Another one for ringing the changes is Spanish hot chocolate. It makes a thicker drink than you might be used to, cos it's got starch in it. But the added vanilla flavour makes it extremely moreish.
 

Arch

Married to Night Train
Location
Salford, UK
Another one for ringing the changes is Spanish hot chocolate. It makes a thicker drink than you might be used to, cos it's got starch in it. But the added vanilla flavour makes it extremely moreish.

Go far enough south in Spain, and it could be Moorish too....

Afternoon all! I was out at a whisky tasting last night! :tongue: Five different drams, all different enough to be able to distinguish, and my verdict was that I liked the Dalmore best, and I'll cope with peatiness (they gave us a peaty Speyside, which is apparently an oddity), although I'd have to be in the mood for it.

The Old Pulteney was unusual - a definite 'salty' note to the flavour.

A fun evening, and I was pleased that none of the 'notes' I detected in the various whiskies (vanilla, mollasses etc) were ridiculed by the chap running it.
 

Archie_tect

De Skieven Architek... aka Penfold + Horace
Location
Northumberland
It keeps your donkey flange in one piece.
 

Night Train

Maker of Things
:huh: :unsure:

I am getting confused, Night Train. On your post about building a trailer, you said something like "the bolts go into rivet nuts". Arch said that rivets are nothing like a bolt, so what is a rivet nut?

:unsure:
This is a pop rivet.
popriv3.gif


These are nuts.
mixtures-nuts-deluxe-rs.jpg


Opps!:blush:
These are nuts.
Hex-Nut.jpg

When you combine them together you get a rivet nut, or rivnut.




A rivet nut, or rivnut, is a captive nut that is fixed like a rivet.
Splined%20Body,%20Closed%20End%20Type%20Blind%20Rivet%20Nuts%20avdel%20Threaded%20Inserts.png


They are inserted into a hole in thin sheet metal with a tool like a pop riveter.
I have one like this.
rivnut-tool-kit.jpg



Then it is compressed locking it to the sheet like a rivet. The tool is then unscrewed leaving a captive nut.

Here is how it might be used, where the metal is too thin to tap a thread into it otherwise.
photo4.jpg
 

Arch

Married to Night Train
Location
Salford, UK
These are nuts.
mixtures-nuts-deluxe-rs.jpg


:biggrin:


<pedant> However, several of those (the cashew, the almond, the walnut) are, strictly speaking, seeds, not nuts. And the peanut, if it's a peanut, and not a hazelnut is a bean. A hazel nut is a nut. I can't tell what the other one, so it may be a nut... </pedant>


It's small talk like that which makes me the life and soul of any party, you know.

Tea?
 

Speicher

Vice Admiral
Moderator
Yes, it was very kind of you Night Train to show me your nuts

:blush:

and bolts and it was, as I may have said before, rivetting.

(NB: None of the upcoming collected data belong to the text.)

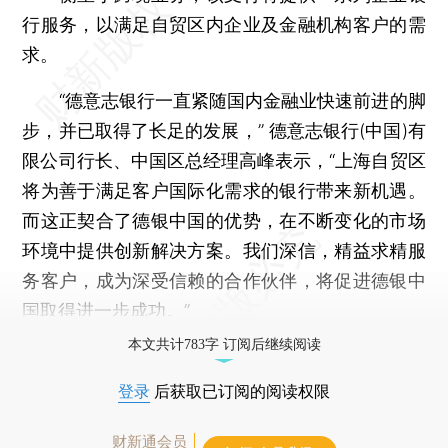
行服务，以满足自贸区内企业及金融机构客户的需
求。
“德意志银行一直紧随国内金融业快速前进的脚
步，并已取得了长足的发展，” 德意志银行(中国)有
限公司行长、中国区总经理高峰表示，“上海自贸区
将为善于满足客户国际化需求的银行带来新机遇。
而这正契合了德银中国的优势，在不断变化的市场
环境中提供创新解决方案。我们深信，精益求精服
务客户，成为深受信赖的合作伙伴，将促进德银中
国取得进一步成功。”
本文共计783字 订阅后继续阅读
登录
后获取已订阅的阅读权限
财新通会员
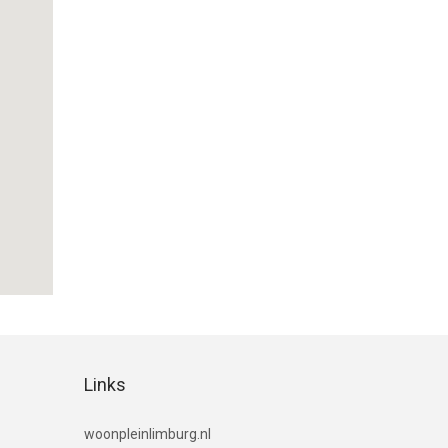
Links
(link naar woningaanbod in Limburg)
woonpleinlimburg.nl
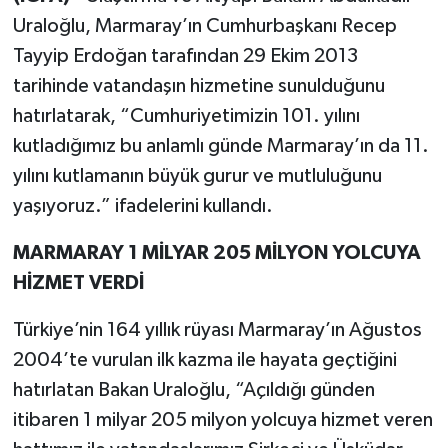
Uraloğlu, Marmaray’ın Cumhurbaşkanı Recep
Tayyip Erdoğan tarafından 29 Ekim 2013
tarihinde vatandaşın hizmetine sunulduğunu
hatırlatarak, “Cumhuriyetimizin 101. yılını
kutladığımız bu anlamlı günde Marmaray’ın da 11.
yılını kutlamanın büyük gurur ve mutluluğunu
yaşıyoruz.” ifadelerini kullandı.
MARMARAY 1 MİLYAR 205 MİLYON YOLCUYA
HİZMET VERDİ
Türkiye’nin 164 yıllık rüyası Marmaray’ın Ağustos
2004’te vurulan ilk kazma ile hayata geçtiğini
hatırlatan Bakan Uraloğlu, “Açıldığı günden
itibaren 1 milyar 205 milyon yolcuya hizmet veren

Perhaps when I said rivets were like bolts, I was thinking of "pop" rivets.



Arch, as for small talk, I did not have a doughnut yesterday, even tho' it was Wednesday. I am going out for lunch to the local Thai restaurant today.

To add to the excitement, I now have two compost bins! :thumbsup:
 

Arch

Married to Night Train
Location
Salford, UK
Yes, it was very kind of you Night Train to show me your nuts

:blush:

and bolts and it was, as I may have said before, rivetting.

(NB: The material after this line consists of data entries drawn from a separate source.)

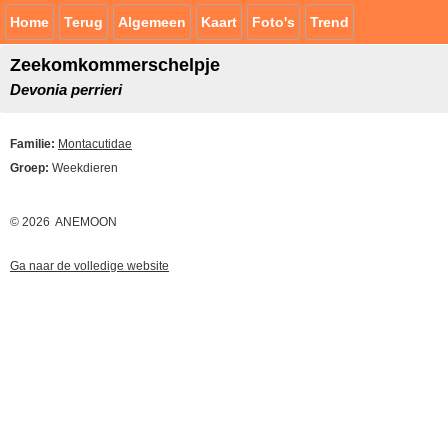
Home
Terug
Algemeen
Kaart
Foto's
Trend
Zeekomkommerschelpje
Devonia perrieri
Familie:
Montacutidae
Groep:
Weekdieren
© 2026 ANEMOON
Ga naar de volledige website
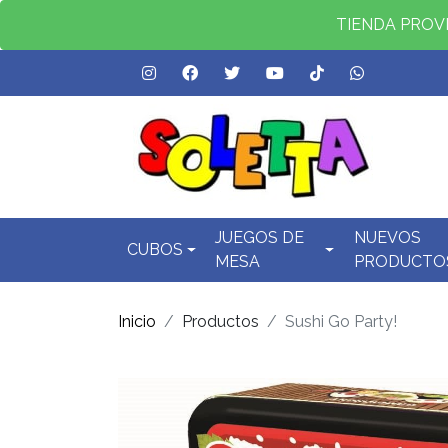
TIENDA PROVID
JUEGOS DE
NUEVOS
CUBOS
MESA
PRODUCTO
Inicio
Productos
Sushi Go Party!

Perhaps when I said rivets were like bolts, I was thinking of "pop" rivets.



Arch, as for small talk, I did not have a doughnut yesterday, even tho' it was Wednesday. I am going out for lunch to the local Thai restaurant today.

To add to the excitement, I now have two compost bins! :thumbsup:

I had two doughnuts yesterday, but they were the mini ones, so not even as big as one real one!

Enjoy your lunch. Will there be men in the party, and will they have to wear a thai?